## BRIEF A
Reproduce the recipe for stir-fried beef with ginger in full, with no changes.

## EXTRACT TO READ
--

Stir-Fried Beef with Ginger
Serves 4 Prep 15 min Total 15 min Type Meal Origin Chinese

Stir-Fried Beef with Ginger

A Cantonese ginger beef: thin strips of beef stir-fried hot with sliced ginger, spring onion and a soy-Shaoxing sauce.

Serves 4 Prep 15 minutes Units Rate

Overview

This typically Cantonese dish is one of the quickest and tastiest ways to cook beef. The ginger adds a subtle and fragrant spiciness that enhances without overwhelming the tender beef. Freezing the beef before slicing is essential for uniform, thin strips that cook instantly.

Serves: 4 Prep Time: 15 minutes

Ingredients

Beef (Frozen) & Marinade

  • 350 grams rump steak (frozen)

--

## BRIEF B
Show every line of the records that contains the string "left". Matching is case-sensitive.

--

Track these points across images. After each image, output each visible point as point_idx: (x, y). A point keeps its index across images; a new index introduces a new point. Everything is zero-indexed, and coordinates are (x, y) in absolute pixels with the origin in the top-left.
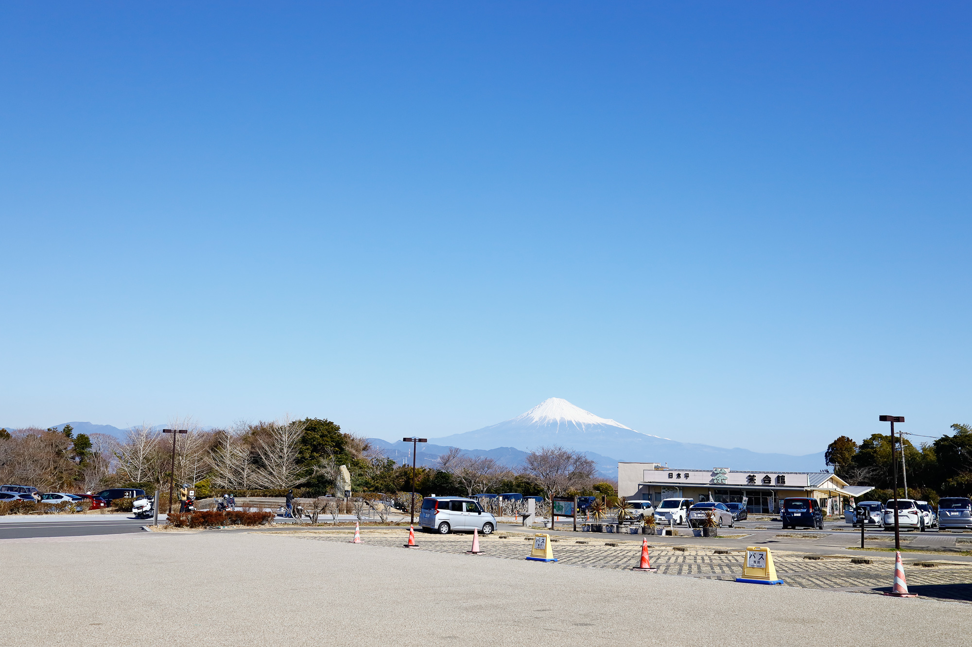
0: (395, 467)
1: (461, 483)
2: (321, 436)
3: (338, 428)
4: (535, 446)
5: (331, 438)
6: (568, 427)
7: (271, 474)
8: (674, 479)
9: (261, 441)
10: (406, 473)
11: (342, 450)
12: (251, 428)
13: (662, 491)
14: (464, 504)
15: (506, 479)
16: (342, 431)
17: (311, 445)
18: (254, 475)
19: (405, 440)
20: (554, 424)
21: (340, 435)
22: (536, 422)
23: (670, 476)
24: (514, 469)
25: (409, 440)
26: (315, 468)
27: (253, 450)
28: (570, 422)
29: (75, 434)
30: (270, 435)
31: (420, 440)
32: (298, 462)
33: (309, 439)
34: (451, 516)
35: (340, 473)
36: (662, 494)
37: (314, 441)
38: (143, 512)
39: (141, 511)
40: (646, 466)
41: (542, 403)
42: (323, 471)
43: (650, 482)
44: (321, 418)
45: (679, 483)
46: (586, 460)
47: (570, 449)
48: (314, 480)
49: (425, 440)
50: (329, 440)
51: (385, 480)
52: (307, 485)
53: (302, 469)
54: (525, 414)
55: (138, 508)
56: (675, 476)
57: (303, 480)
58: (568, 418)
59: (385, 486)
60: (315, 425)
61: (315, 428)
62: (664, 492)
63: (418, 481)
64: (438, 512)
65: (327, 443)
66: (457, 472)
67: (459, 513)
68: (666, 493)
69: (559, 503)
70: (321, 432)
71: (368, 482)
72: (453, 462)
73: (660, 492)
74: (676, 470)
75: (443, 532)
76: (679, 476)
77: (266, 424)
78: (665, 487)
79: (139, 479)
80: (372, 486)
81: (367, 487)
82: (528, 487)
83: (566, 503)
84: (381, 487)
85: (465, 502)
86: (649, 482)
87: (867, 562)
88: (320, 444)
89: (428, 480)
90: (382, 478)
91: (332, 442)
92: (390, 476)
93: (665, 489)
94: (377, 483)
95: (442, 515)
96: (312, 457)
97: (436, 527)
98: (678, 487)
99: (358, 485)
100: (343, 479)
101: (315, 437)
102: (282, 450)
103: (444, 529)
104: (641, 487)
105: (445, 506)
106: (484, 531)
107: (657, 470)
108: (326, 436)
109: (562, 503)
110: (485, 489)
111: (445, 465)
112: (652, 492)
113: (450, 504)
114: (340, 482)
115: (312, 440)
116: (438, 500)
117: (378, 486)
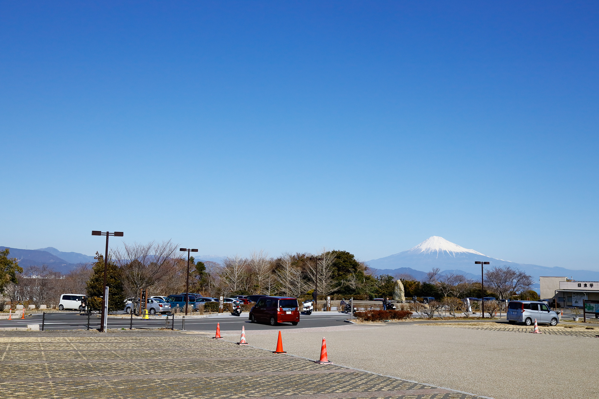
2: (343, 262)
5: (350, 262)
8: (582, 288)
11: (357, 270)
12: (292, 257)
13: (573, 295)
14: (539, 306)
16: (355, 258)
17: (338, 267)
18: (305, 286)
19: (476, 263)
20: (435, 252)
21: (354, 261)
22: (424, 251)
23: (579, 285)
26: (342, 281)
27: (304, 271)
28: (445, 252)
31: (485, 263)
32: (333, 277)
33: (337, 263)
34: (532, 314)
35: (397, 285)
36: (573, 297)
37: (340, 264)
40: (560, 279)
41: (427, 240)
42: (348, 283)
43: (564, 290)
44: (342, 250)
45: (586, 290)
48: (342, 289)
49: (488, 263)
50: (349, 264)
51: (389, 289)
52: (338, 292)
53: (335, 282)
54: (416, 247)
56: (582, 285)
57: (336, 289)
58: (444, 249)
60: (340, 255)
61: (340, 257)
62: (574, 296)
63: (412, 289)
64: (524, 311)
65: (348, 266)
66: (436, 282)
67: (537, 311)
68: (576, 297)
69: (590, 305)
70: (344, 259)
71: (378, 290)
72: (436, 277)
73: (570, 296)
74: (589, 282)
75: (528, 324)
76: (586, 285)
78: (574, 293)
79: (235, 289)
80: (381, 293)
81: (377, 293)
83: (596, 304)
85: (539, 304)
86: (562, 290)
88: (343, 266)
90: (386, 287)
91: (350, 265)
92: (391, 286)
93: (575, 294)
94: (383, 291)
95: (526, 313)
96: (339, 275)
97: (524, 321)
98: (585, 292)
99: (372, 292)
100: (400, 289)
101: (341, 262)
102: (322, 270)
103: (529, 322)
104: (557, 293)
105: (527, 307)
106: (552, 323)
107: (568, 282)
108: (347, 261)
109: (592, 305)
110: (458, 294)
111: (430, 279)
112: (566, 296)
113: (531, 306)
114: (398, 291)
115: (339, 264)
116: (523, 303)
117: (384, 293)
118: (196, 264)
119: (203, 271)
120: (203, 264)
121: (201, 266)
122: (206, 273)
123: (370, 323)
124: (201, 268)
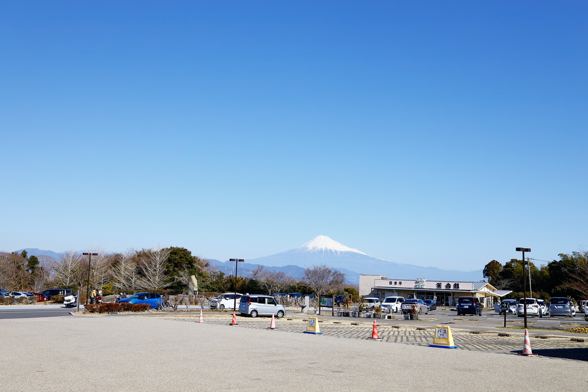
0: (224, 277)
1: (264, 286)
2: (179, 258)
3: (190, 253)
4: (309, 264)
5: (186, 258)
6: (329, 253)
7: (149, 280)
8: (393, 285)
9: (143, 261)
10: (231, 280)
11: (192, 266)
12: (137, 252)
13: (386, 292)
14: (266, 300)
15: (292, 285)
16: (193, 255)
17: (173, 263)
18: (138, 281)
19: (231, 260)
20: (321, 251)
21: (192, 257)
22: (310, 250)
23: (391, 283)
24: (297, 278)
25: (233, 260)
26: (176, 277)
27: (138, 266)
28: (331, 250)
29: (29, 256)
30: (149, 257)
31: (240, 260)
32: (166, 273)
33: (172, 259)
34: (258, 307)
35: (191, 280)
36: (385, 294)
37: (175, 260)
38: (70, 303)
39: (69, 303)
40: (376, 277)
41: (314, 239)
42: (181, 279)
43: (379, 287)
44: (180, 246)
45: (396, 288)
46: (340, 273)
47: (330, 266)
48: (175, 284)
49: (243, 260)
50: (184, 260)
51: (219, 284)
52: (171, 287)
53: (168, 277)
54: (304, 245)
55: (67, 301)
56: (393, 283)
57: (168, 285)
58: (329, 248)
59: (219, 288)
60: (176, 251)
61: (176, 253)
62: (387, 293)
63: (239, 285)
64: (250, 304)
65: (183, 262)
66: (262, 280)
67: (263, 304)
68: (388, 293)
69: (323, 299)
70: (180, 255)
71: (208, 286)
72: (260, 273)
73: (384, 293)
74: (394, 280)
75: (253, 316)
76: (396, 283)
77: (146, 250)
78: (387, 290)
79: (68, 283)
80: (211, 288)
81: (207, 289)
82: (305, 289)
83: (328, 299)
84: (216, 289)
85: (267, 298)
86: (378, 287)
87: (507, 335)
88: (179, 263)
89: (244, 284)
90: (217, 283)
91: (186, 261)
92: (221, 282)
93: (387, 291)
94: (213, 286)
95: (253, 306)
96: (174, 270)
97: (249, 313)
98: (395, 290)
99: (202, 288)
100: (193, 284)
101: (176, 258)
102: (156, 266)
103: (254, 314)
104: (373, 289)
105: (254, 300)
106: (278, 316)
107: (382, 280)
108: (183, 257)
109: (325, 299)
110: (279, 290)
111: (255, 275)
112: (380, 293)
113: (258, 299)
114: (191, 286)
115: (174, 260)
116: (251, 297)
117: (214, 288)
118: (29, 257)
119: (36, 265)
120: (37, 258)
121: (34, 261)
122: (39, 268)
123: (96, 315)
124: (33, 262)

--

## RESPONSE A
Stir-Fried Beef with Ginger
Serves 4 Prep 15 min Total 15 min Type Meal Origin Chinese

Stir-Fried Beef with Ginger

A Cantonese ginger beef: thin strips of beef stir-fried hot with sliced ginger, spring onion and a soy-Shaoxing sauce.

Serves 4 Prep 15 minutes Units Rate

Overview

This typically Cantonese dish is one of the quickest and tastiest ways to cook beef. The ginger adds a subtle and fragrant spiciness that enhances without overwhelming the tender beef. Freezing the beef before slicing is essential for uniform, thin strips that cook instantly.

Serves: 4 Prep Time: 15 minutes

Ingredients

Beef (Frozen) & Marinade

  • 350 grams rump steak (frozen)

## RESPONSE B
Track these points across images. After each image, output each visible point as point_idx: (x, y). A point keeps its index across images; a new index introduces a new point. Everything is zero-indexed, and coordinates are (x, y) in absolute pixels with the origin in the top-left.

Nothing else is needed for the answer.